Opinion | Democratic now, supermarkets in Hong Kong once served the English-speaking elite

All over the world, a wander through local supermarket aisles offers fascinatingly unexpected insights into everyday consumer tastes. From locally produced seasonal foodstuffs to imported items sourced from across the globe, supermarkets allow glimpses into the broader cultures and societies they serve.

But like other universal aspects of life now taken for granted, well-stocked supermarkets – in Hong Kong and elsewhere – are relatively recent innovations.

These days, local supermarkets are among the single greatest social levellers found in any community. From society’s wealthiest members to the less affluent, virtually everyone now sources at least some of their daily needs from these establishments. But until recent decades, this was not the case.

The earliest prototype supermarkets began to appear in maritime Asia’s port cities just before World War I, and then burgeoned in the hectic decade of runaway global prosperity and technical innovation that characterised the Roaring Twenties.

Compradors, like this one in China, stocked everything from boxes of matches and tins of butter to imported meat and fresh fruit, and customers settled their accounts monthly. Photo: University of Bristol

As was usual during that period, American entrepreneurialism led the way. Across the region, long-established trading companies with pre-existing import-export divisions swiftly moved into expanded retail distribution of consumer goods.

In the interwar years, Asia’s market leader was British firm Whiteaway Laidlaw, which had retail emporiums in every major port city from Calcutta to Shanghai, including Singapore and Hong Kong.

Amusingly punned as “Right Away and Paid For”, the firm astutely combined innovative elements of “cash and carry” grocery shopping, which was then rapidly coming into fashion in places such as Britain and Australia, with the cashless convenience of old-style Hong Kong comprador shop purchases.

In Hong Kong’s traditional comprador shops, which stocked everything from boxes of matches and tins of butter to imported meat and fresh fruit, individual accounts were kept in the shop’s ledger, purchases were signed for and a bill sent at the end of the month, which was then settled by personal cheque.
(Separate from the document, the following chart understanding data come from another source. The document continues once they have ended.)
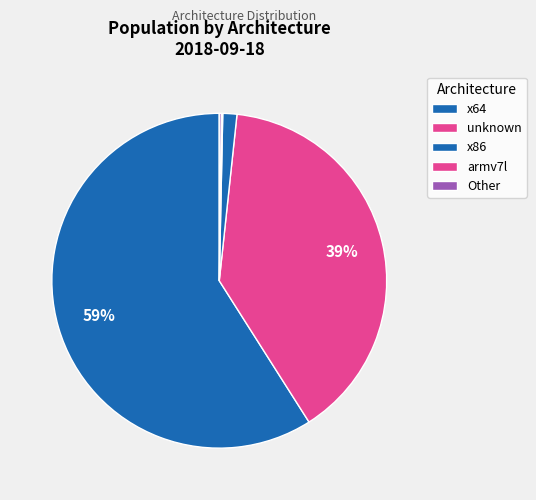

What is the largest slice in the pie chart?

x64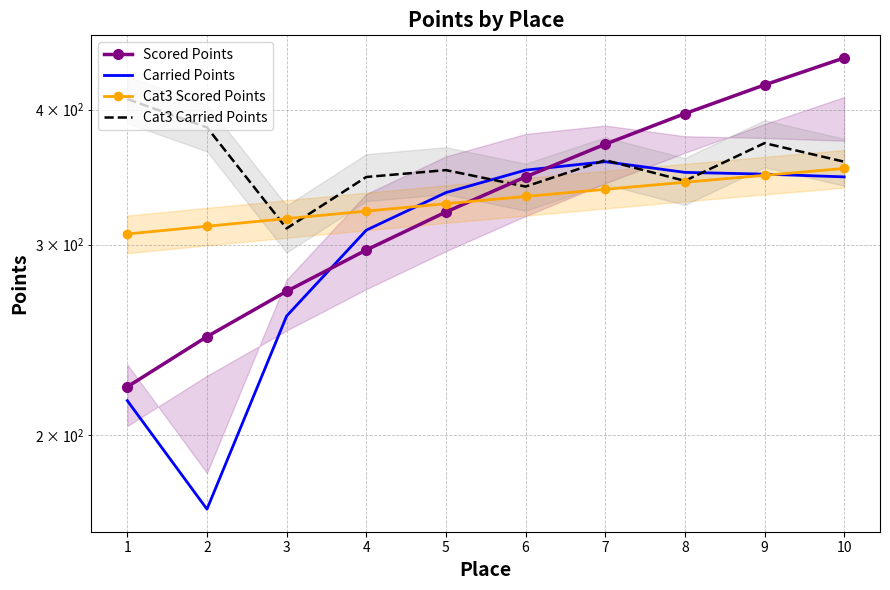

How many times do Cat3 Carried Points and Scored Points cross each other?

1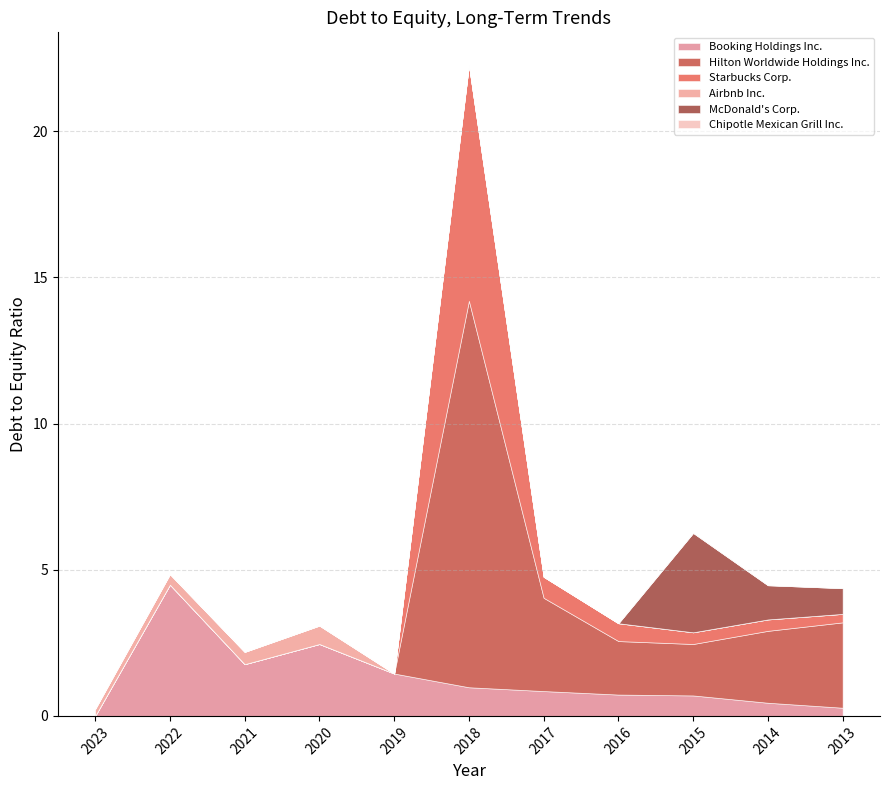

List the labels in order of Chipotle Mexican Grill Inc. value, smallest first.

2023, 2022, 2021, 2020, 2019, 2018, 2017, 2016, 2015, 2014, 2013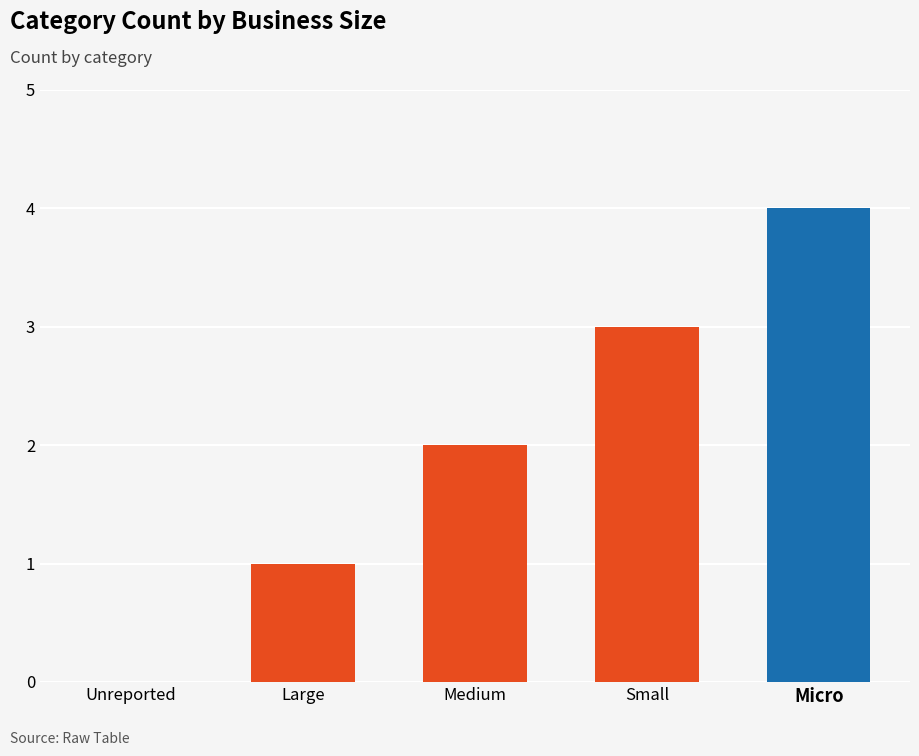

Reading left to right, list all the values displayed in this chart.

Unreported=0	Large=1	Medium=2	Small=3	Micro=4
The Whiteaway Laidlaw department store in 1920s Singapore. Between the world wars, British firm Whiteaway Laidlaw had stores in port cities from Calcutta to Shanghai, including Hong Kong. Photo: National Museum of Singapore

Some purchases may have been carried away on the spot, but most items were home-delivered.

Perhaps to the surprise of some today, comprador shop purchasing practicalities were not materially different to modern-day credit card shopping. Seasonal vouchers and early forms of “loyalty point programmes” were also on offer for regular patrons.

In pre-war Hong Kong, a prototype supermarket existed with Dairy Farm’s grocery shops. There were only three branches: in Central, on The Peak and in Kowloon Tong, and the small number accurately reflected the colony’s then-minuscule resident middle class.

The Dairy Farm shops stocked imported grocery items that European, Eurasian, local Portuguese or overseas Chinese customers from Western countries would habitually buy, such as bottled sauces and condiments, canned goods, refrigerated imported meat and cheese, and locally produced fresh milk.

The old Dairy Farm Building, in a photo taken between1905 and 1910. Dairy Farm operated three shops in pre-war Hong Kong. Photo The Fringe Club

Unsurprisingly, these branches were in residential catchment areas with significant target markets.

Along with the convenient purchase of everyday consumer goods, an element of real or imagined social class crept into these places.

Local proto-supermarkets were places where English was typically spoken – the shop assistants were often foreigners – and a general standard of dress, deportment and presumed savoir faire were expected from those who entered the premises.

Actual or perceived racism or general social snobbishness on the part of management, employees and other customers inevitably provoked a furiously indignant reaction from some who felt themselves – rightly or wrongly – to be unfairly discriminated against or excluded.

A woman and her daughter outside the Fook Wah Comprador in Tai Koo Shing, Hong Kong, in a photo from between 1910 and 1922.

In the late 1960s, these establishments periodically became the focal point for small-scale anti-colonial protests by student groups and other social activists.

These were – in the Hong Kong way – rowdy but otherwise non-violent. Once their general point had been made, protesters soon dispersed.

With rising local affluence from the 1970s, along with changing consumer tastes, air-conditioned supermarkets became more widespread across Hong Kong and new branches opened up in districts where only small-scale grocery shops and wet markets had hitherto existed.